Une autre étude a montré que la MMP3, fortement exprimée par les fibroblastes, peut cliver le domaine extracellulaire de la cadhérine E, une protéine impliquée dans l’adhérence intercellulaire, permettant ainsi aux cellules cancéreuses d’opérer une TEM, ce qui constitue une étape cruciale du processus métastatique [ 23, 28] (). On peut également citer les MMP2, MMP9 et MMP11, sécrétées par les FAC qui, notamment, pour les MMP2 et MMP9 dans le cancer de la prostate, entraînent une TEM des cellules tumorales par une régulation de la cadhérine E [ 24]. Dans chaque cas, l’acquisition par les cellules tumorales d’un phénotype « mésenchymateux » et « cellule souche » découlant de l’action des protéases est corrélée à des capacités invasive et métastatique accrues.

(→) Voir la Synthèse de S. Hubert et J.P. Abastado, page 378 de ce numéro

Un autre mode d’action des MMP lors de l’invasion tumorale est illustré par la MMP1 produite par les fibroblastes infiltrant la tumeur. Les protéines PAR (proteinase-activated receptor) sont des récepteurs couplés aux protéines G connus pour être actifs lors de l’invasion tumorale après avoir subi un clivage protéolytique. L’expression de PAR-1 est augmentée dans de nombreux cancers, tels que les cancers du sein, du côlon et des poumons. Grâce à l’utilisation d’un modèle de xénogreffes de cellules de cancer du sein, il a été montré que la MMP1, exportée à l’intérieur de la masse tumorale par les fibroblastes infiltrants, clive PAR-1 et, par ce biais, augmente les capacités migratoires et invasives des cellules tumorales [ 25].

Conclusion

La mise en place progressive d’un microenvironnement protumoral joue un rôle majeur dans la prolifération, la survie et l’invasion des cellules cancéreuses. Les interactions complexes et synergiques des compartiments composant la tumeur - cellules tumorales, stroma environnant, et la MEC qui les entoure - contribuent à la création de ce microenvironnement dont les capacités protumorales sont démontrées par de nombreuses études, à la fois in vitro et in vivo.

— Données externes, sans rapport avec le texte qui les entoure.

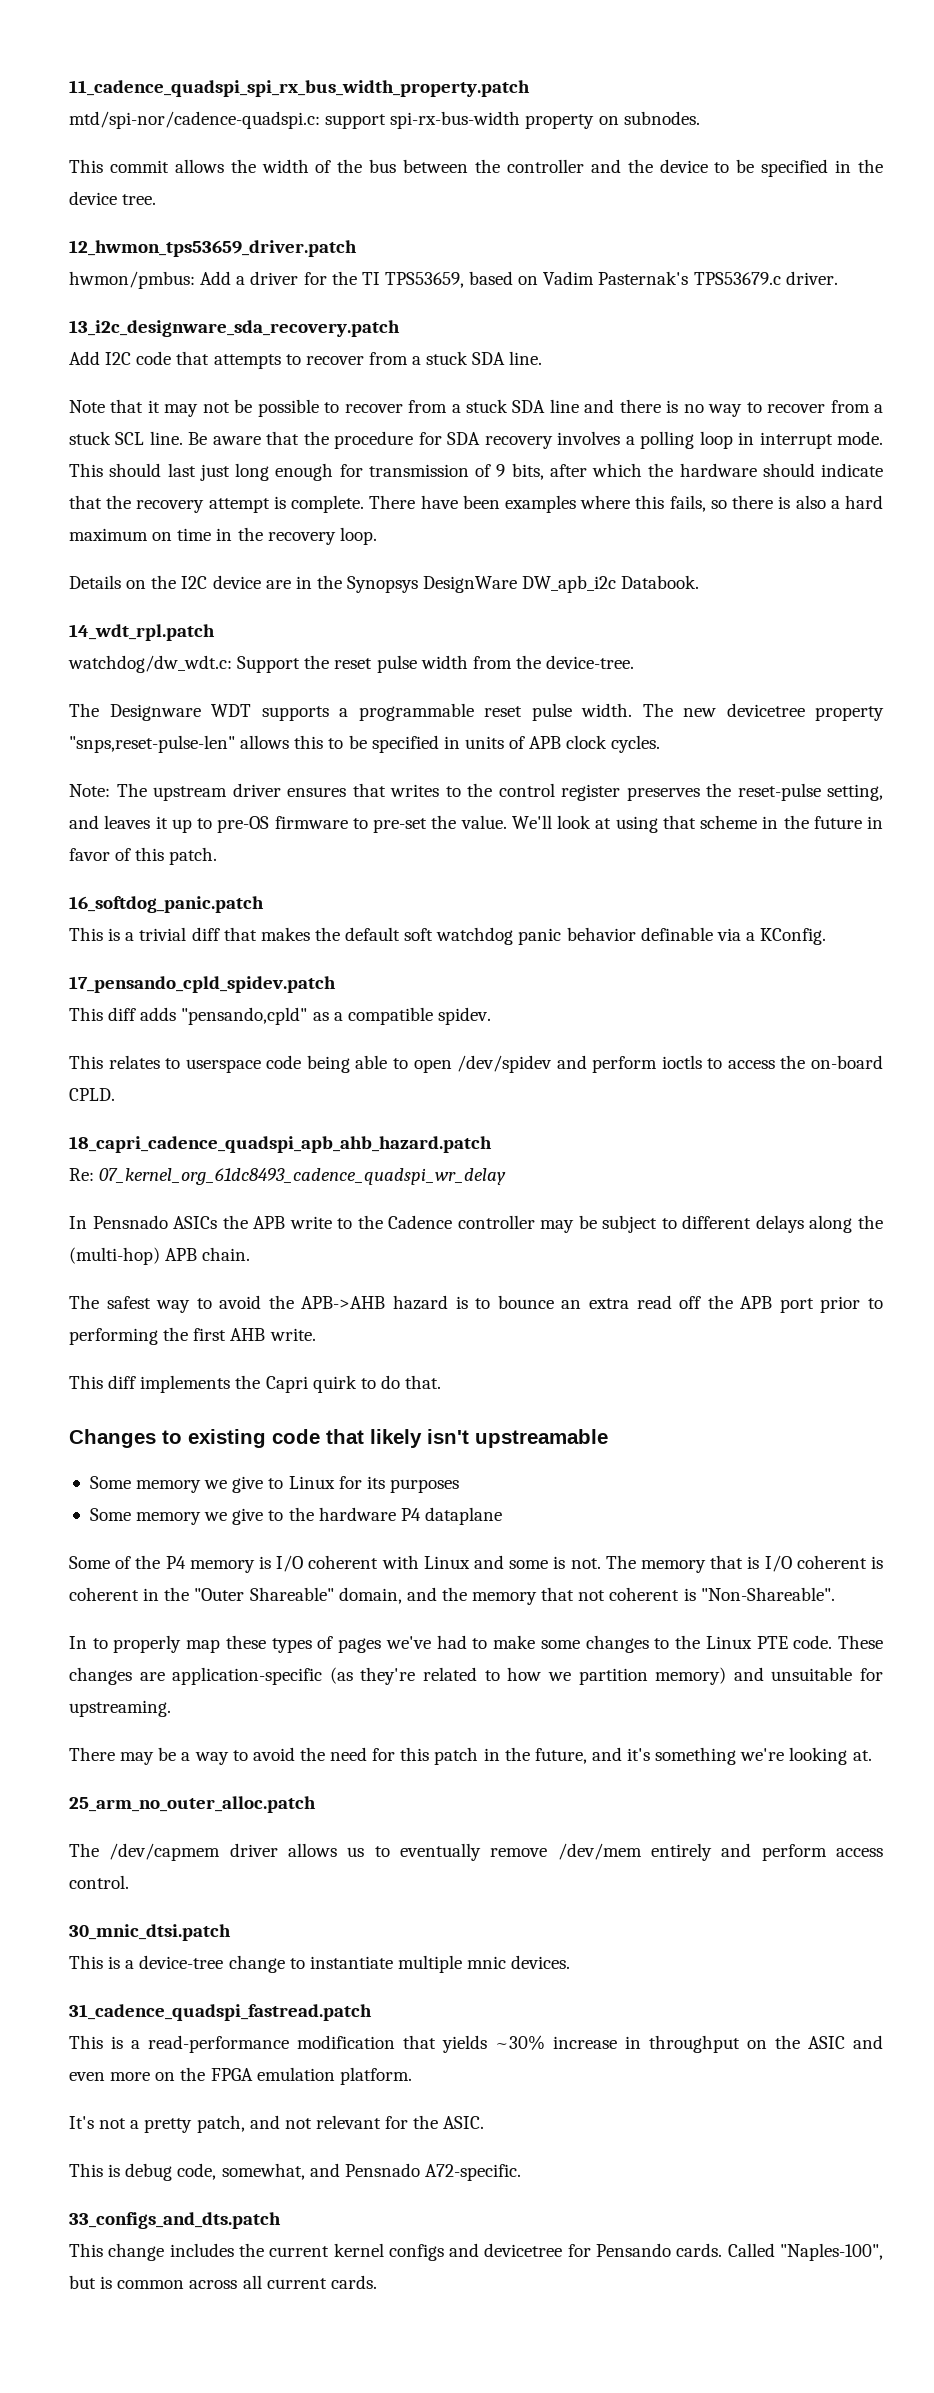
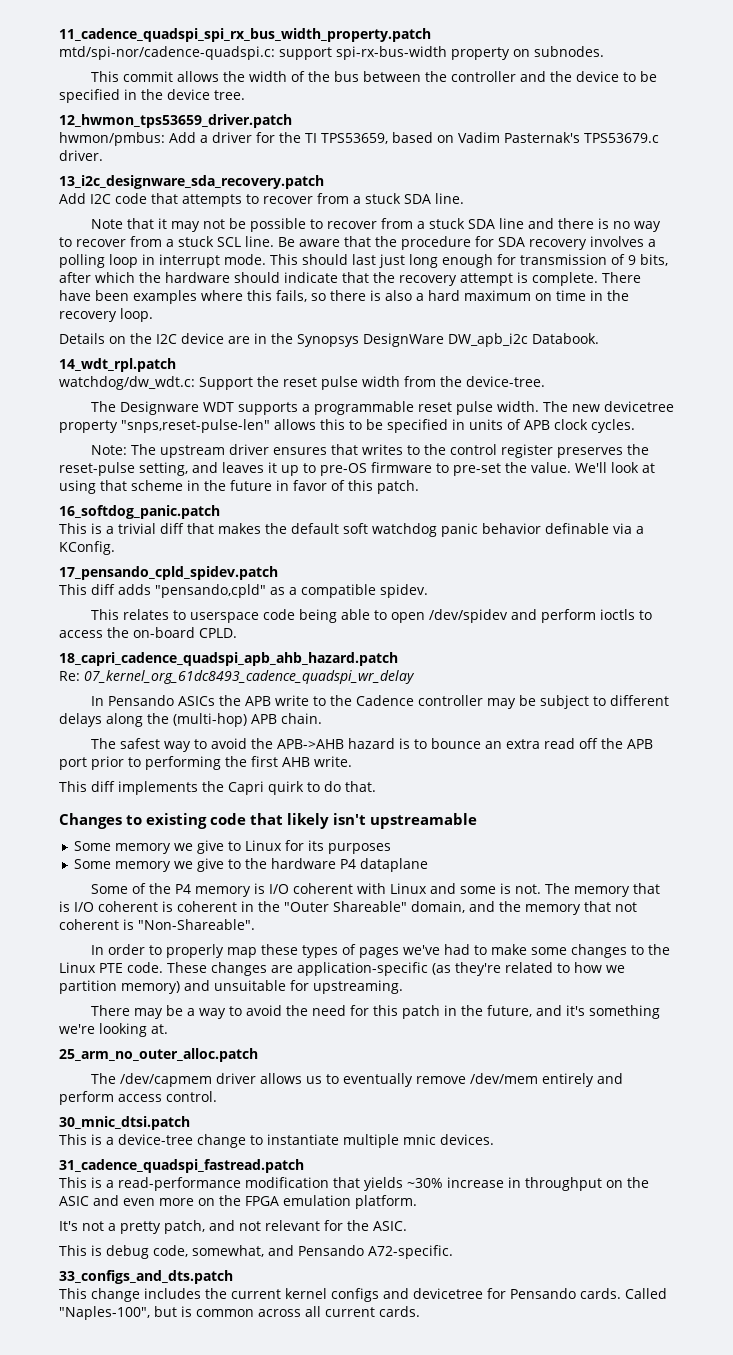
[92,1215,168,1229] Pensnado -> [107,695,174,706] Pensando
(87, 1642) none -> [107,944,145,955] order
[344,2163,420,2177] Pensnado -> [298,1245,364,1256] Pensando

La capacité des cellules tumorales à s’affranchir de la tumeur primaire dépend, en partie, du remodelage de la MEC environnante et, notamment, de la création de chemins d’invasion creusés par les FAC. La constitution par ceux-ci d’une matrice permissive à l’invasion tumorale fait intervenir une sécrétion accrue de protéines matricielles et leur agencement dans une MEC pathologique, et ce grâce à l’action coordonnée des MMP, des intégrines et la génération de forces contractiles par les cellules fibroblastiques. À la lumière des découvertes récentes, la compréhension des interactions complexes au sein du microenvironnement tumoral demeure un enjeu crucial pour le développement de thérapies anti-invasive et antimétastatique. À ce jour, les essais cliniques effectués chez des patients atteints de cancers à un stade avancé et visant à évaluer le potentiel thérapeutique des inhibiteurs des MMP ont malheureusement échoué [ 26]. Toutefois, les thérapies anticancéreuses couramment utilisées en clinique ciblent généralement les cellules tumorales par le biais d’agents antimitotiques et cytotoxiques, qui inhibent leur prolifération et entraînent leur mort. L’apport de nouvelles perspectives thérapeutiques ciblant les cellules du microenvironnement tumoral, utilisables en complément des traitements courants, pourrait donc déboucher sur des protocoles de traitements cliniques plus globaux améliorant les taux de survie des patients.

Liens d’intérêt

Les auteurs déclarent n’avoir aucun lien d’intérêt concernant les données publiées dans cet article.